La prochaine étape sera axée sur l'intégration plutôt que sur la prévision

Au cours des trois à cinq prochaines années, l’adoption de l’IA par les family offices devrait s’intensifier dans les domaines du reporting, du traitement des documents, de l’analyse des flux de trésorerie, de la conformité et de la cybersécurité. Les progrès dépendront moins d’avancées spectaculaires en matière de prédiction que de la mise en relation des outils avec des données fiables sur les portefeuilles et les entités. Les family offices qui ont déjà mis en place des plateformes d’agrégation et une gouvernance cohérente des données seront mieux placés pour utiliser l’IA de manière productive.

À terme, des systèmes plus avancés pourraient coordonner les processus courants entre la comptabilité, le suivi des investissements et le reporting familial. Un outil agréé pourrait identifier un appel de fonds à venir, vérifier les liquidités disponibles, préparer une recommandation de financement et la transmettre aux collaborateurs compétents pour validation. Un tel processus permettrait de réduire la charge administrative tout en conservant un contrôle humain sur les transferts d'argent.

L'adoption de ces solutions pourrait rester inégale, car les family offices varient considérablement en termes de taille et d'objectifs. Une grande organisation regroupant plusieurs générations, de nombreuses entités et une équipe d'investissement institutionnelle a davantage intérêt, d'un point de vue économique, à opter pour des systèmes sur mesure qu'un petit bureau gérant un portefeuille relativement simple. Le coût de mise en œuvre doit être mis en balance avec la complexité qu'il est censé réduire.

Les family offices les plus susceptibles de tirer profit de l’IA ne seront pas ceux qui utilisent le plus grand nombre d’outils. Ce seront ceux qui identifient les domaines dans lesquels la technologie peut améliorer un processus donné sans compromettre la confidentialité ni la responsabilité. Les chiffres de Campden Wealth concernant l’adoption de cette technologie montrent que l’expérimentation est déjà suffisamment répandue pour avoir un impact, mais ils ne permettent pas de conclure que l’IA soit devenue un modèle opérationnel standard dans l’ensemble du secteur.

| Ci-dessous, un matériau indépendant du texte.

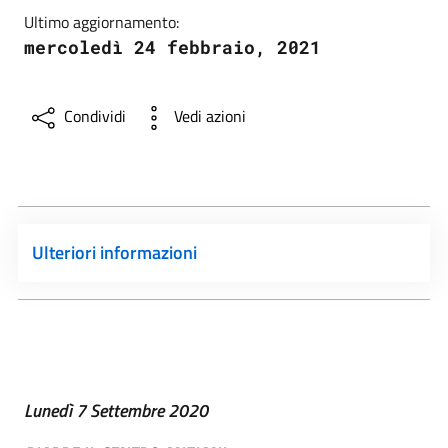
Ultimo aggiornamento:
mercoledì 24 febbraio, 2021
Condividi
Vedi azioni
Ulteriori informazioni
Lunedì 7 Settembre 2020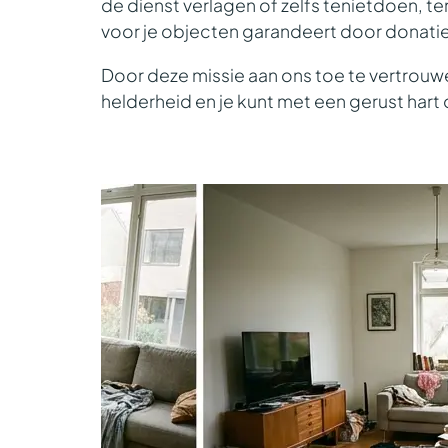
de dienst verlagen of zelfs tenietdoen, t
voor je objecten garandeert door donatie
Door deze missie aan ons toe te vertrouwe
helderheid
en je kunt met een gerust har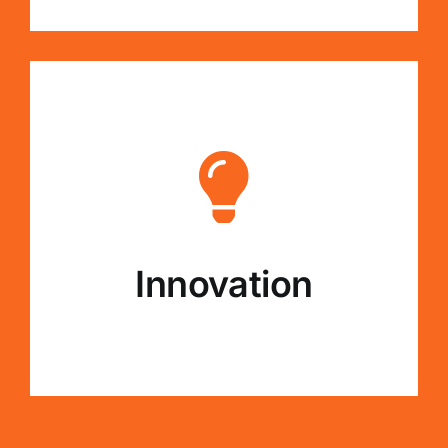
Innovation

La technologie ne peut se substituer à un family office bien organisé

L'intégration de l'IA dans les activités des family offices offre une voie prometteuse vers un reporting plus rapide, un examen plus efficace des documents, une détection plus performante des anomalies et une planification de la liquidité mieux fondée. Ces avantages sont précieux, car le patrimoine familial est de plus en plus dispersé géographiquement et de plus en plus complexe sur le plan opérationnel. Ils ne permettent toutefois pas d'affirmer que l'IA est capable, à elle seule, d'optimiser les portefeuilles ou de garantir des rendements plus élevés.

C'est avant le déploiement d'un modèle que se joue l'essentiel du travail. Le service doit organiser ses données, clarifier les responsabilités, protéger les informations confidentielles et déterminer quelles décisions nécessitent un jugement humain. Sans ces bases, un système sophistiqué peut entraîner des coûts supplémentaires tout en donnant l'illusion de précision à des analyses peu fiables.

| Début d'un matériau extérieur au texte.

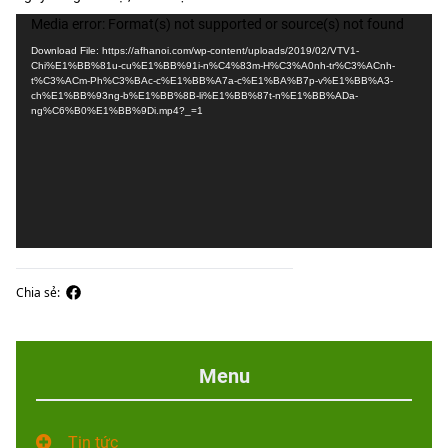
Video
Media error: Format(s) not supported or source(s) not found
Player
Download File: https://afhanoi.com/wp-content/uploads/2019/02/VTV1-
Chi%E1%BB%81u-cu%E1%BB%91i-n%C4%83m-H%C3%A0nh-tr%C3%ACnh-
t%C3%ACm-Ph%C3%BAc-c%E1%BB%A7a-c%E1%BA%B7p-v%E1%BB%A3-
ch%E1%BB%93ng-b%E1%BB%8B-li%E1%BB%87t-n%E1%BB%ADa-
ng%C6%B0%E1%BB%9Di.mp4?_=1
Chia sẻ:
Menu
Tin tức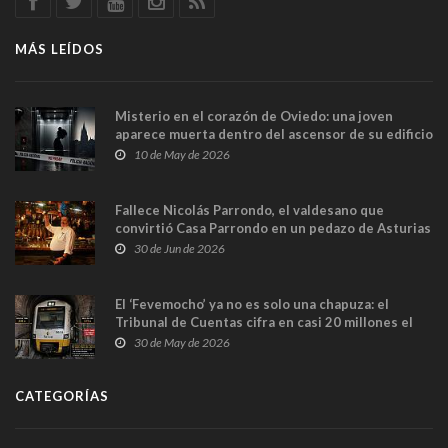
MÁS LEÍDOS
Misterio en el corazón de Oviedo: una joven
aparece muerta dentro del ascensor de su edificio
y las cámaras captan sus últimos minutos
10 de May de 2026
Fallece Nicolás Parrondo, el valdesano que
convirtió Casa Parrondo en un pedazo de Asturias
en Madrid
30 de Jun de 2026
El ‘Fevemocho’ ya no es solo una chapuza: el
Tribunal de Cuentas cifra en casi 20 millones el
sobrecoste de los trenes que no cabían por los
30 de May de 2026
túneles
CATEGORÍAS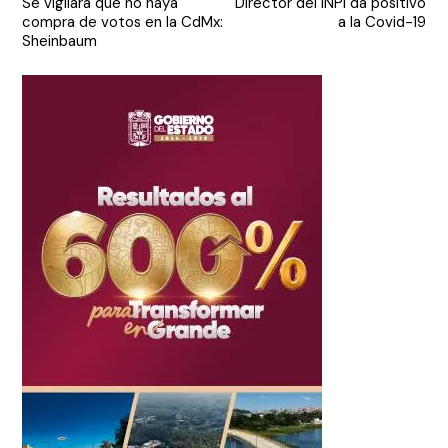
Se vigilará que no haya
Director del INPI da positivo
de
compra de votos en la CdMx:
a la Covid-19
entradas
Sheinbaum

Il convient donc de considérer l’IA comme une capacité opérationnelle plutôt que comme une solution globale. Elle peut aider un family office à cerner plus rapidement ses actifs et ses obligations, mais elle ne peut pas déterminer quelles sont les valeurs de la famille, comment concilier des intérêts divergents ni quels risques sont acceptables d’une génération à l’autre. Ces questions relèvent toujours de la responsabilité des personnes.